1) Creating a contract requires a cost because network storage is used;
2) Can only send transactions in response to received transactions;
3) Transactions from an Externally-owned account to a Contract account can run code that can perform many different actions, such as transferring tokens or even creating a new contract.
Create an account
The EVM handles addresses that are 160 bits long.
An account consists of a cryptographic key pair: public and private. The public key is generated from the private key using the ECDSA algorithm.
The public address of the Externally-owned account is formed as follows – the last 20 bytes from Keccak-256(public key) are taken and 0x is added to the beginning.
The Contract address is usually specified when the contract is deployed on the Ethereum blockchain. The address is formed from the Externally-owned address of the creator and the number of transactions sent from this address (“nonce”). Last 20 bytes from Keccak-256(RLP(Externally-owned; nonce)).

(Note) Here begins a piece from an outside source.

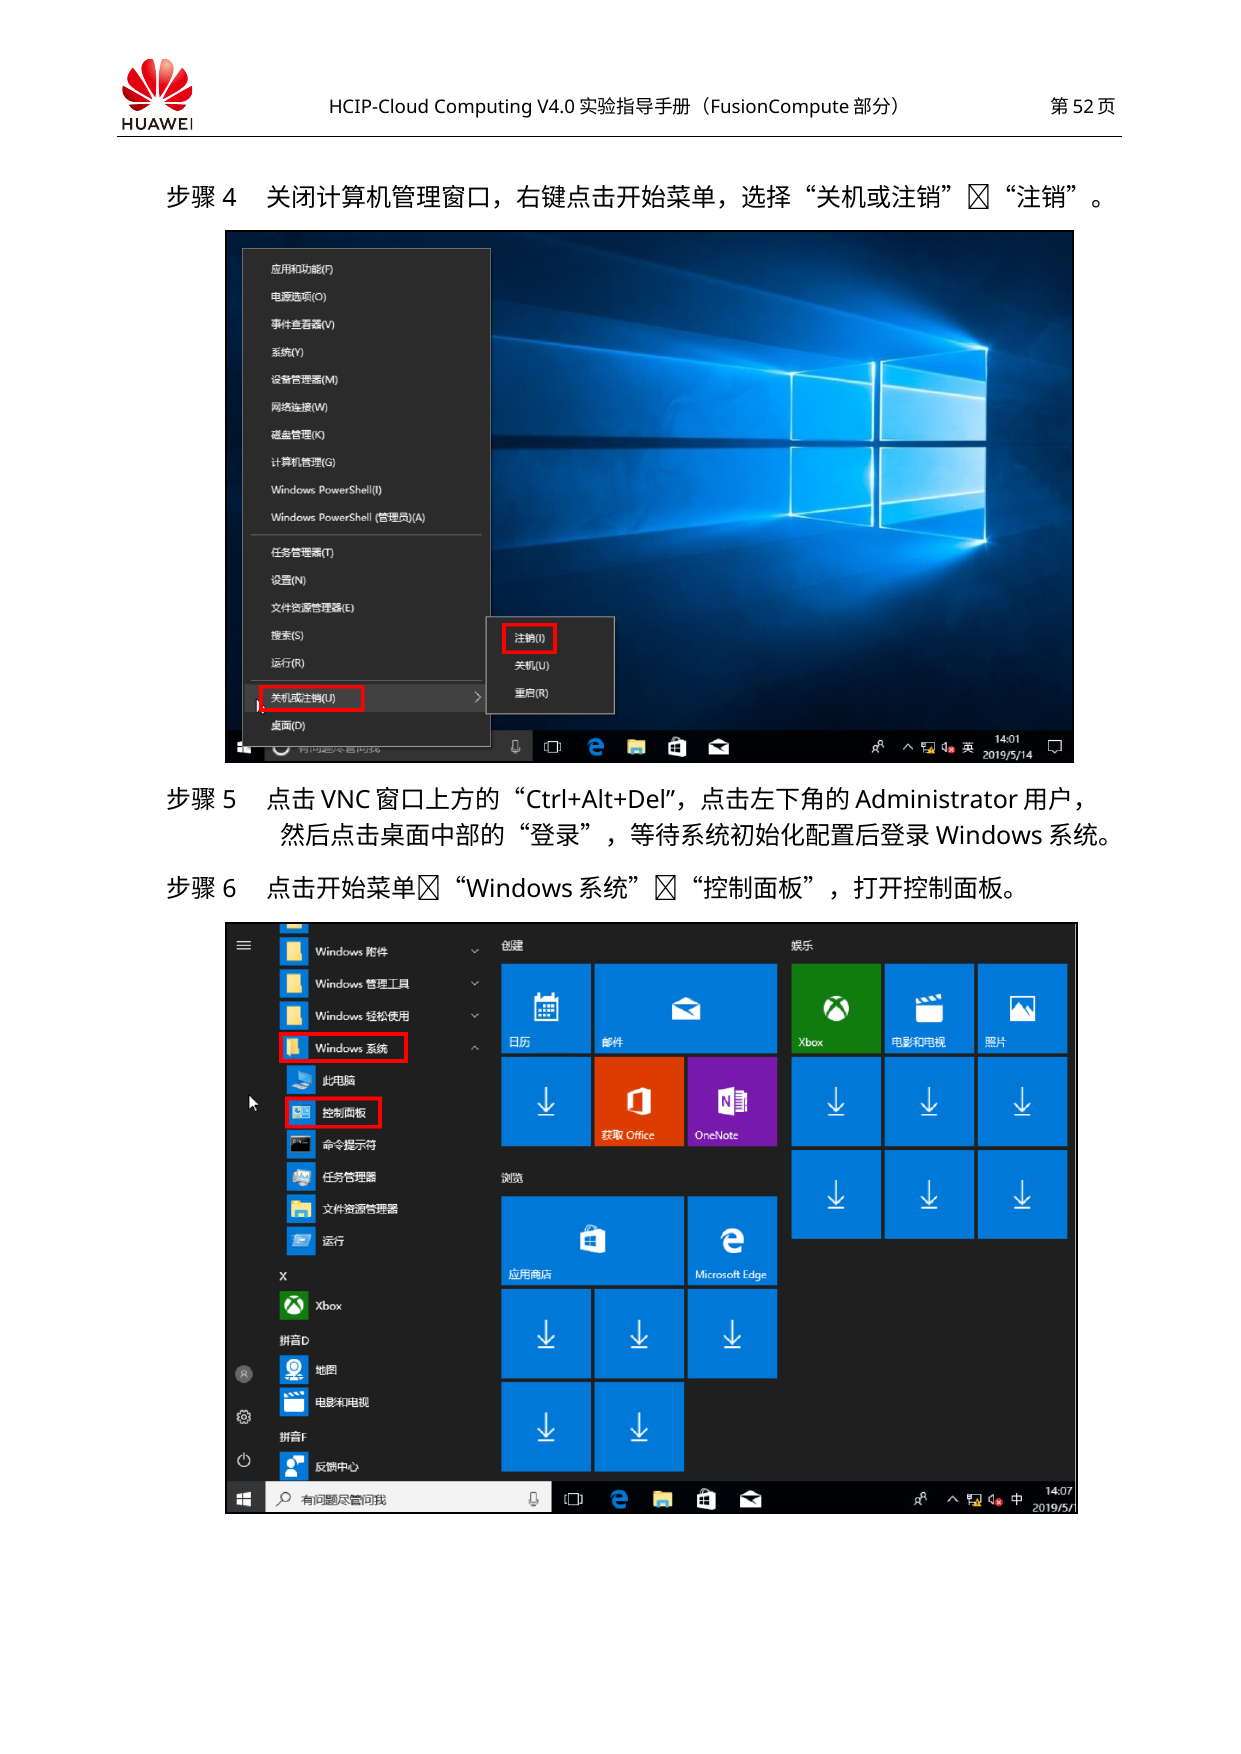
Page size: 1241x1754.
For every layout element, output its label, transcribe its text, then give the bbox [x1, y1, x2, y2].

About RLP: https://eth.wiki/fundamentals/rlp
Screenshots of formulas from Ethereum Yellow Paper: https://ethereum.github.io/yellowpaper/paper.pdf
What’s Included in Each Type of Account
Each account consists of balance, nonce, bytecode and stored data (storage). However, there are some differences between the two types of accounts. For example, External-owned has empty bytecode and storage fields, while Contract stores its bytecode and the root Merkle hash of the entire state tree. Moreover, while External-owned have a corresponding private key, Contract does not. The actions of Contract accounts are controlled by code.